Em vez de ter de perceber sozinho se deve ir a um regulador, a um centro de arbitragem, a um Julgado de Paz ou a tribunal, responde a algumas perguntas básicas e o sistema encaminha‑o, em linguagem clara, para o meio mais adequado, explicando custos, vantagens e limitações.
Este front‑office exige, naturalmente, um back‑office interligado, com interoperabilidade entre tribunais, centros de arbitragem, Julgados de Paz, reguladores e plataformas de reclamações, sustentado por uma infraestrutura comum de dados. A informação estatística transforma‑se em entendimento: reclamações, tempos de resolução, resultados e setores mais problemáticos são consolidados num Data Lake da justiça, permitindo decisões regulatórias e legislativas baseadas em evidências e a criação de indicadores por setor e empresa, com fortes incentivos reputacionais.
Um módulo central seria uma plataforma pública de resolução de litígios online (ODR) para consumo.
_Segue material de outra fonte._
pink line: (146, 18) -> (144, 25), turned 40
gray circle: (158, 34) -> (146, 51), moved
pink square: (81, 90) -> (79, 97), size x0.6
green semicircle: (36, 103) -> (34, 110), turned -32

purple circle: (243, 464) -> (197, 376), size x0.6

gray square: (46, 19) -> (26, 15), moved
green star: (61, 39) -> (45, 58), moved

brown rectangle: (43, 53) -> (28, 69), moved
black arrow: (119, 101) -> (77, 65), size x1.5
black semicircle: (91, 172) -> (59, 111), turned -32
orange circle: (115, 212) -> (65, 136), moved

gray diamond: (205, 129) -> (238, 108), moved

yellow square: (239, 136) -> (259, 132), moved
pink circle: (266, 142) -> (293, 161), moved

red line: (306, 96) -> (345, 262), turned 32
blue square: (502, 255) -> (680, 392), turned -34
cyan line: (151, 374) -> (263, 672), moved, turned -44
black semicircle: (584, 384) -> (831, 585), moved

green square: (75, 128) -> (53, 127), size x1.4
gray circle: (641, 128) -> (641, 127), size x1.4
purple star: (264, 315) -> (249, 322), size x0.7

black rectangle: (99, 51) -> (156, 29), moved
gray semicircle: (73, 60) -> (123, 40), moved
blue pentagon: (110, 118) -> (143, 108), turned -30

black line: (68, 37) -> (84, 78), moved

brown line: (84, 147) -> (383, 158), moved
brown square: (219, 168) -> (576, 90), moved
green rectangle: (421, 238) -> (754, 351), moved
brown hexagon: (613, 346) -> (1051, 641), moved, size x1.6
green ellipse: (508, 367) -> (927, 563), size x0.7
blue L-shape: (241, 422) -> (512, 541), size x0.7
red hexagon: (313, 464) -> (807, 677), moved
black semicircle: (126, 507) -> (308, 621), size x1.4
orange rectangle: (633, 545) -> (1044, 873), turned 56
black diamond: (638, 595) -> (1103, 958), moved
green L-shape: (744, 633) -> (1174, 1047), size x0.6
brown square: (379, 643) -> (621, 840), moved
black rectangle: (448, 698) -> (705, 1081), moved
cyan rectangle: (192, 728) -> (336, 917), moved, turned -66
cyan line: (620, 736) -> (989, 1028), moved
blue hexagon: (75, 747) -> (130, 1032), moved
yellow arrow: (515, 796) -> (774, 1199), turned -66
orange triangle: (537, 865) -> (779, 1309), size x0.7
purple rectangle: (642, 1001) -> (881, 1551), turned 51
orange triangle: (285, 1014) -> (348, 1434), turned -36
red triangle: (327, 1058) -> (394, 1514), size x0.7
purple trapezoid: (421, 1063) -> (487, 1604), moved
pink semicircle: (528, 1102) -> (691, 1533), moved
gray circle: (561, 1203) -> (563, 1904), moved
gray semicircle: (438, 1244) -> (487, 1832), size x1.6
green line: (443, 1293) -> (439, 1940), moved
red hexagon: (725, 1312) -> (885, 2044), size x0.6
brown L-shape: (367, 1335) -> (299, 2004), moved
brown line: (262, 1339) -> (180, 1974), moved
O consumidor submete o litígio através de formulário guiado, com anexação de documentos e explicações simples. Tenta‑se primeiro a solução direta com o profissional, dentro da própria plataforma; se falhar, o caso segue, já organizado, para mediação ou arbitragem competente e, apenas em último recurso, para tribunal, aproveitando todo o histórico.
A inteligência artificial funciona aqui como apoio, nunca como substituto do decisor humano. Pode ajudar a traduzir jargão jurídico, orientar os primeiros passos, identificar litígios repetitivos ou práticas potencialmente abusivas e apoiar a pesquisa de decisões anteriores, garantindo sempre transparência, a auditabilidade e o respeito pelas garantias processuais.
Os impactos seriam profundos: menos deslocações, menos custos, menos dúvidas sobre “para onde ir”, procedimentos simplificados e maior literacia jurídica. Isto é decisivo para litígios de pequeno valor, em que muitos consumidores hoje desistem de fazer valer os seus direitos. Ao mesmo tempo, procedimentos simplificados, audiências por videoconferência, notificações eletrónicas claras e o recurso à mediação e arbitragem reforçam uma verdadeira justiça de proximidade.
Este modelo exige cuidar da inclusão digital (balcões assistidos, linhas de apoio, interfaces acessíveis) e de uma governação clara entre Ministério da Justiça, reguladores, centros de arbitragem, ordens profissionais e associações de consumidores, com atenção constante à proteção de dados e à ética no uso da Inteligência Artificial.
Em síntese, trata‑se de usar a tecnologia para unir o que está disperso, devolvendo tempo, confiança e dignidade às pessoas para quem o sistema de justiça existe.